Gemini G.E.L. is pleased to present LA Magic Hour, a series of fifteen new prints by acclaimed artist Tacita Dean. On view beginning February 4, 2022, the exhibition marks Dean’s third collaboration with the Gemini G.E.L. workshop. The works will also be presented in the gallery’s Online Viewing Room as part of Art Basel’s ‘OVR: 2021,’ February 9-12, 2022.
LA Magic Hour complements Dean’s previous lithographic project, LA Exuberance (2016) (also on view), which depicted white clouds contrasted with the bright cerulean blues of a typical Los Angeles sky. This time, the artist has focused on the iconic sunsets of Los Angeles. Dean began by working from the spray chalk drawings she created for LA Exuberance and narrowing the selection down to fifteen. The images were then inverted and rotated to find the desired compositions. Through a complex technique of layering transparent and semi-opaque colors, master printer Jill Lerner color matched Dean’s many photographs of colorful west coast sunsets. The fifteen lithographs appear effortlessly luminous, capturing the atmospheric space through a balance of blended and contrasting swaths of vivid colors.
When viewed as a whole, the series captures the variety of tones and colors shifting as the sun sets—taking us through the pale oranges and yellow tinged blues that begin a sunset, all the way to the electric magenta of its last breath. This is not the first time that Dean has taken up the subject of a sunset. For her film The Green Ray (2001), Dean traveled to a beach in Madagascar to capture an optical phenomenon wherein a briefly visible green spot can be seen for a few seconds atop the setting sun. To sit and watch a sunset is a universally familiar experience that encapsulates the passage of time, whether captured on celluloid film or as still images vis-à-vis lithography.

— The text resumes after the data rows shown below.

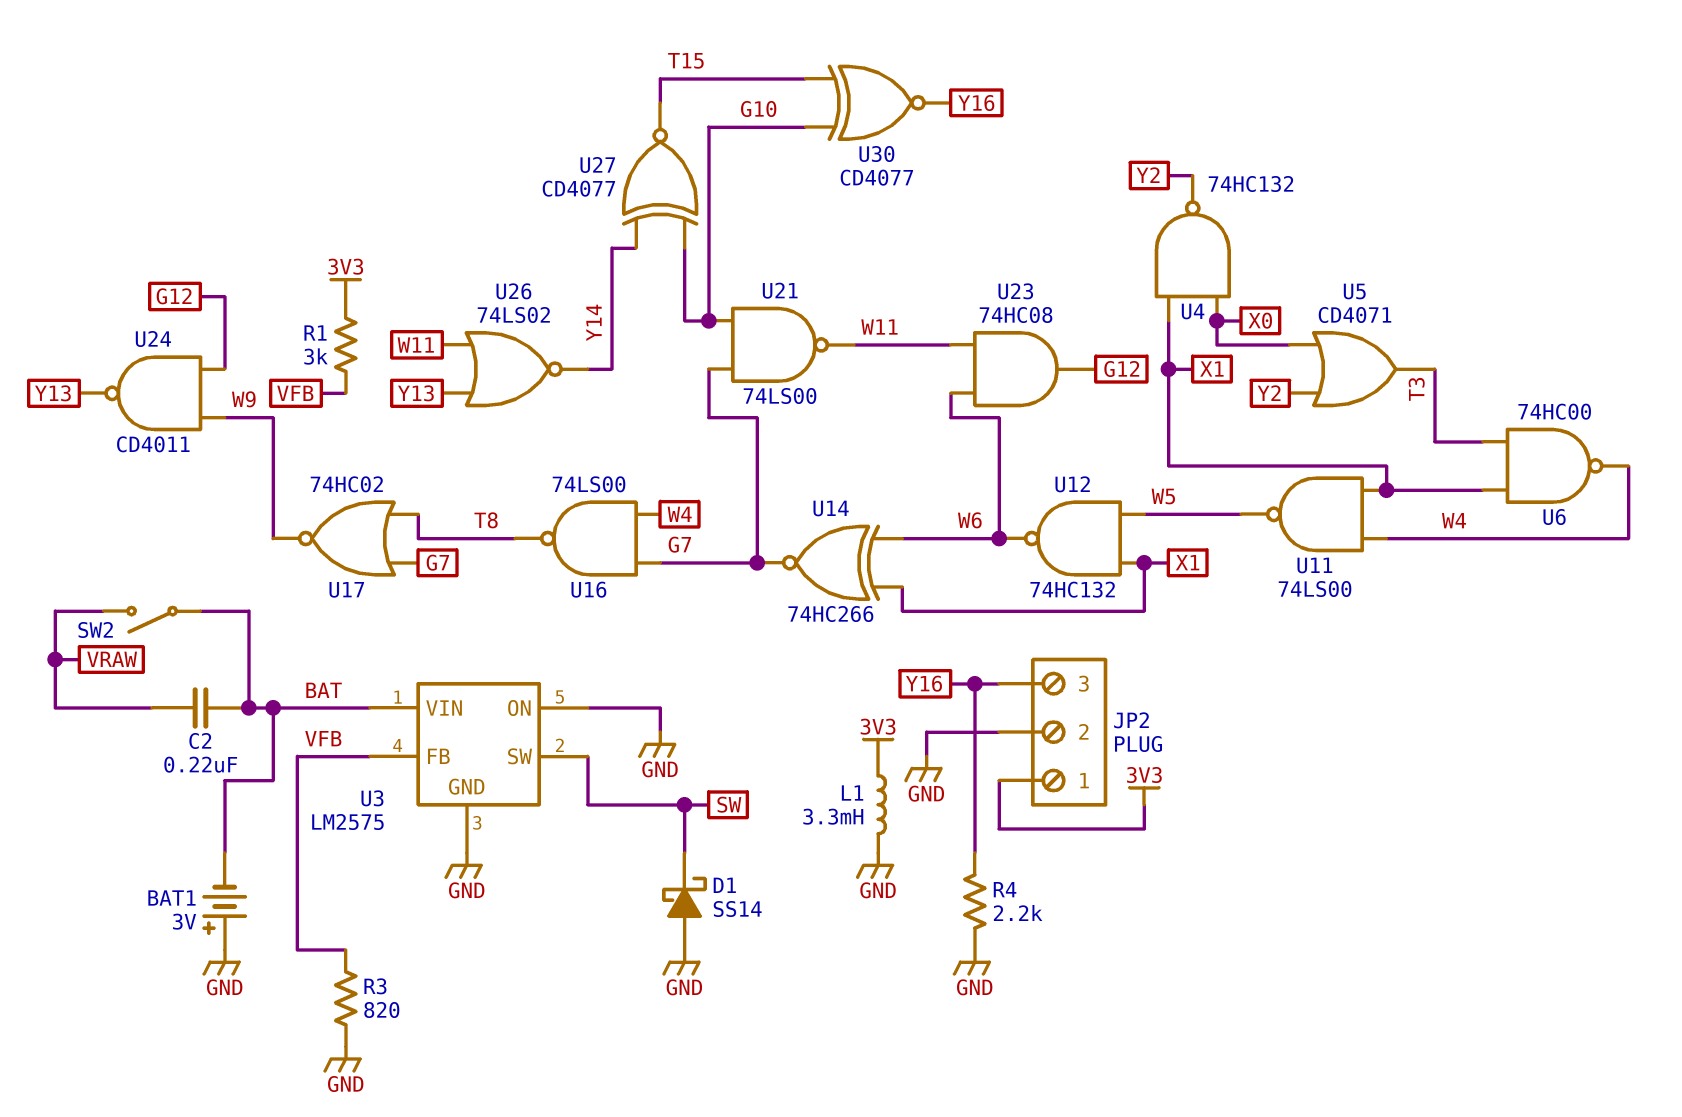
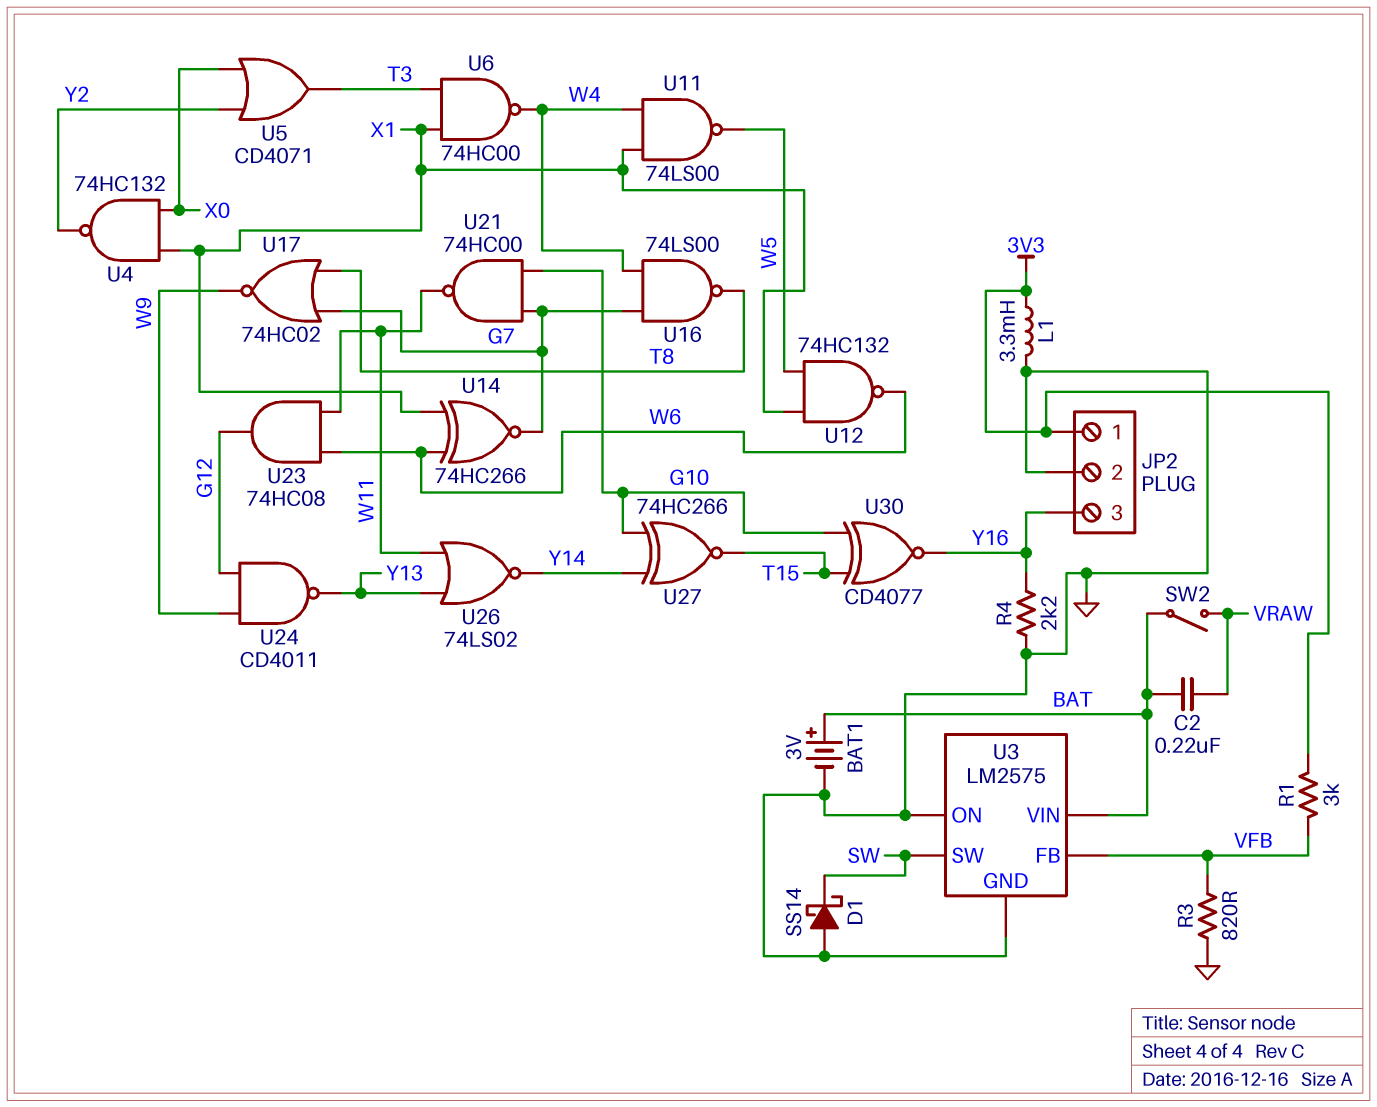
BAT1: 3V (plus GND, minus BAT) -> 3V (plus BAT, minus GND)
U21: NAND 74LS00 (in G7, in G10, out W11) -> NAND 74HC00 (in G7, in G10, out W11)
U27: XNOR CD4077 (in G10, in Y14, out T15) -> XNOR 74HC266 (in G10, in Y14, out T15)

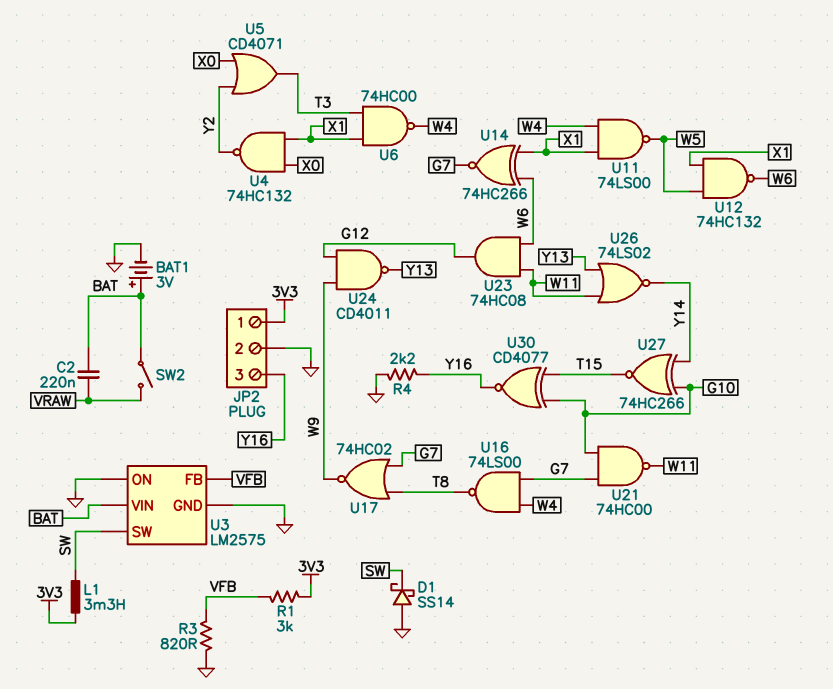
L1: 3.3mH (3V3, GND) -> 3.3mH (3V3, SW)

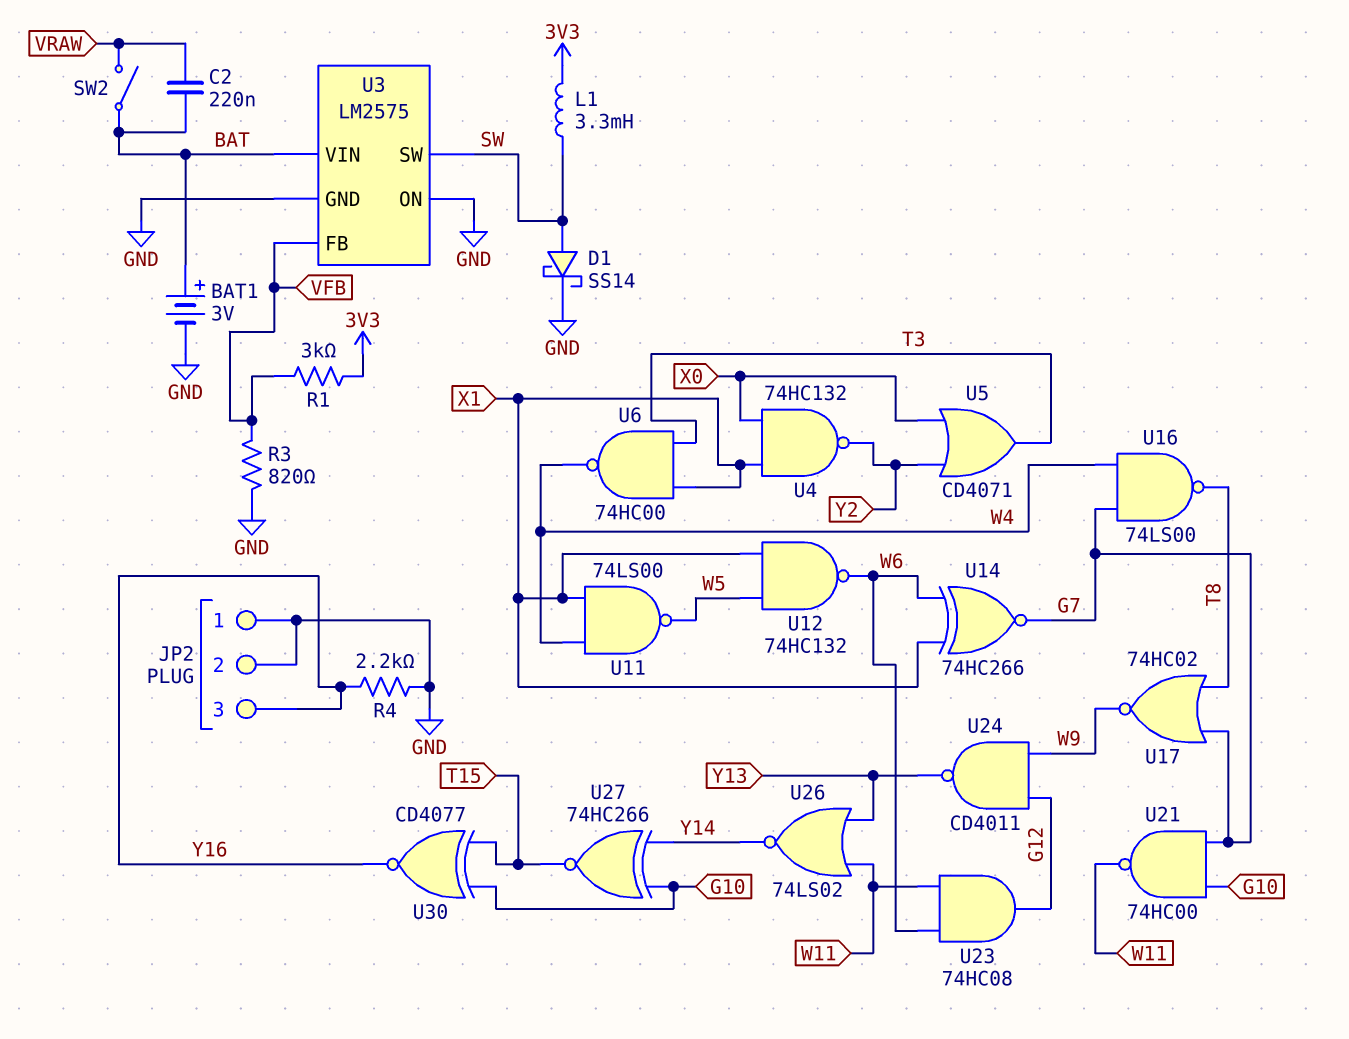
D1: schottky SS14 (A GND, K SW) -> schottky SS14 (A SW, K GND)
JP2 pin 1: 3V3 -> GND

Separated from any specific horizon line, Dean’s cloudscapes depict the eternal mutability of the sky and the earth’s motion. Dean has been fascinated by natural phenomena throughout her career; images of trees, oceans, clouds, and landscapes are pervasive in her work. Her instinctive ability to focus on an everyday natural phenomenon, such as a sunset, recalls the wonder and complexity of a cloud in its ephemeral state. Each lithograph in LA Magic Hour represents a singular, unique moment in time and in the imagination of the artist, a beautiful synthesis of her fascination and studies in the colors and formations of clouds.
Tacita Dean was born in Canterbury, England in 1965. She studied in painting departments both at Falmouth School of Art in Cornwall and for postgraduate at the Slade School of Fine Art in London. Despite being best known for her 16mm films, Dean has always made drawings, which are very central to her practice. She also uses a variety of other mediums, including photography, sound, found objects and printmaking as well as writing often about her own and other artists’ work. Highly regarded, Dean has been the recipient of several prizes including the Hugo Boss Prize (2006) and the Kurt Schwitters Prize (2009). She participated in the Venice Biennale (2003, 2005, and 2013) and dOCUMENTA 13 (2012). Recent solo exhibitions include Fudación Botín, Santander (2013); Instituto Moreira Salles, Rio de Janeiro (2013); New Museum of Contemporary Art, New York (2012); MUMOK, Vienna (2011); and Tate Modern Turbine Hall (2011).